With the adoption of mobile phones continuing apace, those who have previously found it difficult to access such services are discovering that they’re not only able to bank in a way that they were not before, but that prices are far more affordable than they previously were.
The importance of financial inclusion
While technology is doing a wonderful job of deepening financial inclusion, cash continues to dominate nonetheless. This is not to say that other payment options are not utilised and indeed, digital purchases are frequently made, with everything from grocery shopping through to online betting. Along with the transactions made on gambling and betting sites such as Lottoland come the growing number of large transactions now made digitally. With growing demand comes better technology, both in regards to the monetary proceedings, and the advanced security tech implemented.
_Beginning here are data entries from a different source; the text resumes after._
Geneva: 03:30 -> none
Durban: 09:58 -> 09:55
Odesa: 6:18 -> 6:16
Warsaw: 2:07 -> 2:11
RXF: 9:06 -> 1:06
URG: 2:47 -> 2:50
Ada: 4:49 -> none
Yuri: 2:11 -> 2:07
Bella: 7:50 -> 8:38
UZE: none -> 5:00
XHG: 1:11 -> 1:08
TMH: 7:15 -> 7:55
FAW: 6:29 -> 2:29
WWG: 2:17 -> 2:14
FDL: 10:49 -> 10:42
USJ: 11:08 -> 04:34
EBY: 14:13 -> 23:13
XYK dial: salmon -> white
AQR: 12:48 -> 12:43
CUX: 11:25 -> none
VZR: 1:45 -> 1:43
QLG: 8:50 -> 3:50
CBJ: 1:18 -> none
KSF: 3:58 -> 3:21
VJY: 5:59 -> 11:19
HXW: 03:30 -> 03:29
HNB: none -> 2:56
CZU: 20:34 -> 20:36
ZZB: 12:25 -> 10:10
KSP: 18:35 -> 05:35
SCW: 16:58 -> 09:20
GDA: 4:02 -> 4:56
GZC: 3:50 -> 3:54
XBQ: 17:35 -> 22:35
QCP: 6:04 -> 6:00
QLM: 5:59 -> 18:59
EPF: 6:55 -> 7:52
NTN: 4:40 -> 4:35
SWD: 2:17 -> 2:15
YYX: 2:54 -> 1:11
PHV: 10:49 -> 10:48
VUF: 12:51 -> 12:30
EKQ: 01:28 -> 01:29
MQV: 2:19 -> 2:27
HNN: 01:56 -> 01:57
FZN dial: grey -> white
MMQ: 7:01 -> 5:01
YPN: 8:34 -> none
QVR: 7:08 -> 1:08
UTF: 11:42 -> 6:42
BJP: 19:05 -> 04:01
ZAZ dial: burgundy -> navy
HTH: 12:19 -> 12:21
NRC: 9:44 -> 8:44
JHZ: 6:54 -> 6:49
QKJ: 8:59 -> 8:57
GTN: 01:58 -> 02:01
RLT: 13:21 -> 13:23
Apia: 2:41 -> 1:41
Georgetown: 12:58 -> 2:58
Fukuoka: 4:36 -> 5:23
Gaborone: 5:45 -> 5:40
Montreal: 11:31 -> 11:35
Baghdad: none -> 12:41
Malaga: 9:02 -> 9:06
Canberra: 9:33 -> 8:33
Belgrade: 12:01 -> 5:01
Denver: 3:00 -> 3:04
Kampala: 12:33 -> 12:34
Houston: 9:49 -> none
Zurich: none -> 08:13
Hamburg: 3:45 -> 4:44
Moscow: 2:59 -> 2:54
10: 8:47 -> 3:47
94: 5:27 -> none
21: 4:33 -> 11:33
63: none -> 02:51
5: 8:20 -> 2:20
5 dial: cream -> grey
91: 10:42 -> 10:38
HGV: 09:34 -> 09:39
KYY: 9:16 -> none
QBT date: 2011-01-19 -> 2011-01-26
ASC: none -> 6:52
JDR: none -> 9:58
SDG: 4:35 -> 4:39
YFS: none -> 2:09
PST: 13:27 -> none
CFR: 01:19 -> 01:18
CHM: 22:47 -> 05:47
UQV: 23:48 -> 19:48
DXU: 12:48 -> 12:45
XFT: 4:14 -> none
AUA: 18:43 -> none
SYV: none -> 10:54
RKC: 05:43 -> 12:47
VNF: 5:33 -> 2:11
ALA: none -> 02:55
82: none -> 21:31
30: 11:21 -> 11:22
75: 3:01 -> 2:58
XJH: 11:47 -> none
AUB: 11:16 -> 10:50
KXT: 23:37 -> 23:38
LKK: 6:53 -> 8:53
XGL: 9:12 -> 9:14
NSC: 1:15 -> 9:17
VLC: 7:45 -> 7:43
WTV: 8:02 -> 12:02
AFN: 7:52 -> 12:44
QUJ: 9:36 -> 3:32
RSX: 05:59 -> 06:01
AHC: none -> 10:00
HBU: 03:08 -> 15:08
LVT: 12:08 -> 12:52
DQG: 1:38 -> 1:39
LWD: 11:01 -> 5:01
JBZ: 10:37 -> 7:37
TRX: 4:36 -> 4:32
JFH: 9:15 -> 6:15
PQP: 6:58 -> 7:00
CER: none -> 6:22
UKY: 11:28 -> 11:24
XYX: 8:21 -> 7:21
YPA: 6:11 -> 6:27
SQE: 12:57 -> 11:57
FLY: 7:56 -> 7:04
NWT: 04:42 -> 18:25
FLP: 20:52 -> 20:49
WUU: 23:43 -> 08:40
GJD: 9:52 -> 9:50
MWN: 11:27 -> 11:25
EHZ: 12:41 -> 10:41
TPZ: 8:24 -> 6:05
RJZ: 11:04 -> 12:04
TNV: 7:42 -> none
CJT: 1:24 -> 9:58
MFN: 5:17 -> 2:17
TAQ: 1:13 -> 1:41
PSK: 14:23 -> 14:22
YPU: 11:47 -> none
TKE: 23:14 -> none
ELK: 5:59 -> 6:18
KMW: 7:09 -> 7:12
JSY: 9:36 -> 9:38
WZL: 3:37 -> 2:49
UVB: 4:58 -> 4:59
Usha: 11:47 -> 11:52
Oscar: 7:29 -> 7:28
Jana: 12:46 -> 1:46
However, studies suggest that for rural and township residents, as little as 4% of transactions with informal retailers are card-based, with the rest made using cash. Experts indicate that this is because of the perceived benefits to consumers of paying in this way: immediacy, simplicity, and the ability to use notes and coins anywhere and everywhere.
While this may not immediately seem like a problem, the downside is that empirical evidence indicates that an over-reliance on cash can inhibit both growth and sustainable economic development – hence the goal of greater financial inclusion.
So what’s the solution? In effect, the answer is a simple one: digital alternatives must be able to offer the same perceived benefits as their cash counterparts in order to successfully compete with them. If those behind their development can achieve this, increased inclusion in South Africa should continue apace – to the benefit of all.